INSTRUCTIONS FOR THE TASK:
Please take the lines from the one holding "1121 340 136" through the one holding "591 145 582" in the data below and copy them exactly.

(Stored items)
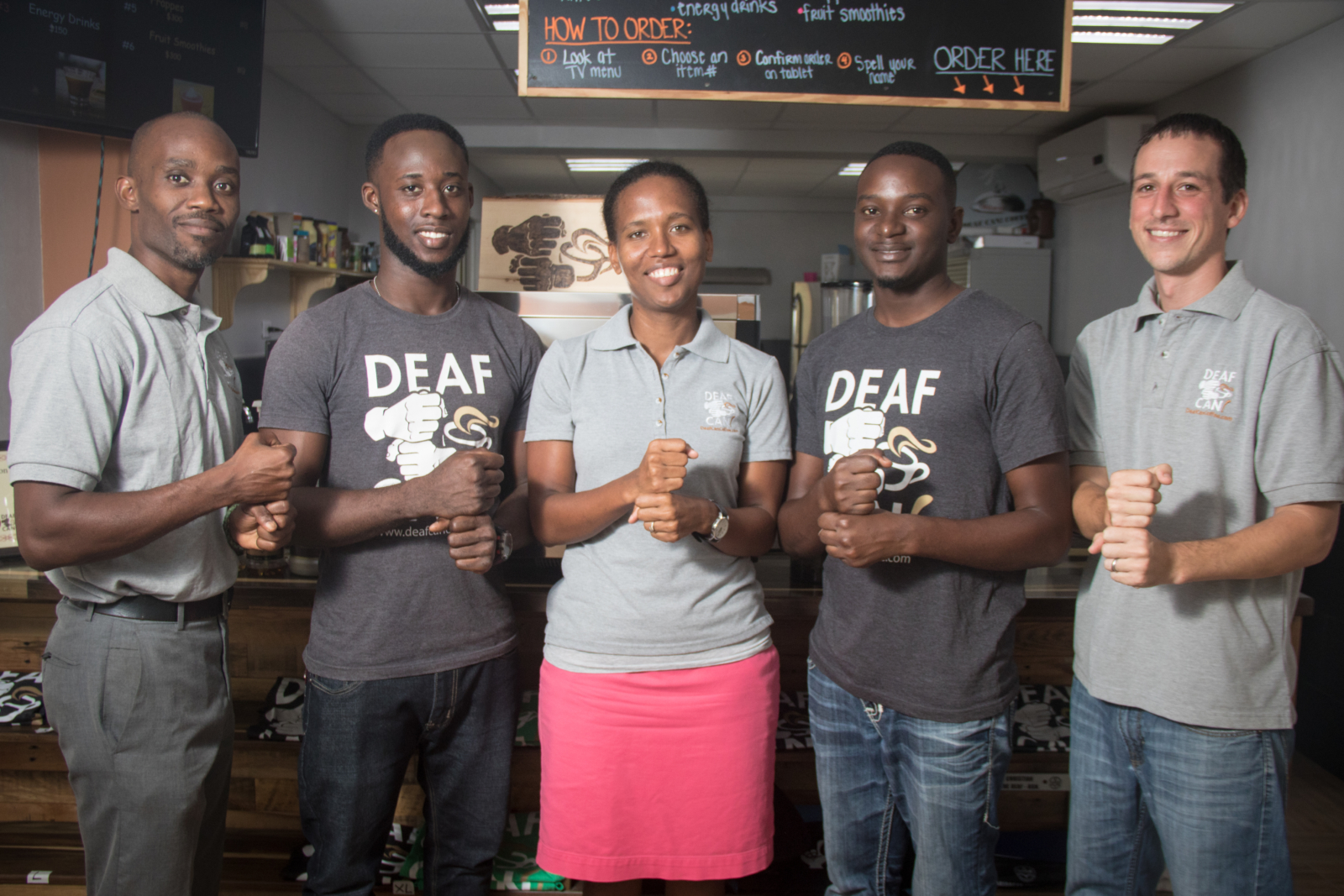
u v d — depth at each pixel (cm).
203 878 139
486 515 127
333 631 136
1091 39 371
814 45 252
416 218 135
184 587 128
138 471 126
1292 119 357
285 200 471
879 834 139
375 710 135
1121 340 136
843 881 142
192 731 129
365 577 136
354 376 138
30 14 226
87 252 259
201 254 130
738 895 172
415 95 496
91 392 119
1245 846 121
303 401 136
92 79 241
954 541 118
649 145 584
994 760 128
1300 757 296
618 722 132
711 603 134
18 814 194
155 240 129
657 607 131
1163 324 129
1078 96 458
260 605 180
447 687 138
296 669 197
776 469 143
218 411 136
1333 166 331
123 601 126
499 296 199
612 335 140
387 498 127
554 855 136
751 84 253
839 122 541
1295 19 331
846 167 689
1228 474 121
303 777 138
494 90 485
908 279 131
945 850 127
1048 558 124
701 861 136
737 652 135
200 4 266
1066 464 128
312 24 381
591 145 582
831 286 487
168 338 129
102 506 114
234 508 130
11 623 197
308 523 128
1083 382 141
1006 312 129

...

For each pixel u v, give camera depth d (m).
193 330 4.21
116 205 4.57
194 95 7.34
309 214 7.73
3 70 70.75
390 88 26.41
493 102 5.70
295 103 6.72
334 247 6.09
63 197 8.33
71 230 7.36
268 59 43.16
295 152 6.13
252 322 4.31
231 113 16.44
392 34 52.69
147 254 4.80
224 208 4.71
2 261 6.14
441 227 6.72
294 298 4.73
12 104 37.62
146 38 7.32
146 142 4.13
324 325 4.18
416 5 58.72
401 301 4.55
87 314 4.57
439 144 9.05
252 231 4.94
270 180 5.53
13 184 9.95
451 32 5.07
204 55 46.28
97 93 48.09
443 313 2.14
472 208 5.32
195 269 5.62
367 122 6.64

ANSWER TO THIS PROBLEM:
1121 340 136
843 881 142
192 731 129
365 577 136
354 376 138
30 14 226
87 252 259
201 254 130
738 895 172
415 95 496
91 392 119
1245 846 121
303 401 136
92 79 241
954 541 118
649 145 584
994 760 128
1300 757 296
618 722 132
711 603 134
18 814 194
155 240 129
657 607 131
1163 324 129
1078 96 458
260 605 180
447 687 138
296 669 197
776 469 143
218 411 136
1333 166 331
123 601 126
499 296 199
612 335 140
387 498 127
554 855 136
751 84 253
839 122 541
1295 19 331
846 167 689
1228 474 121
303 777 138
494 90 485
908 279 131
945 850 127
1048 558 124
701 861 136
737 652 135
200 4 266
1066 464 128
312 24 381
591 145 582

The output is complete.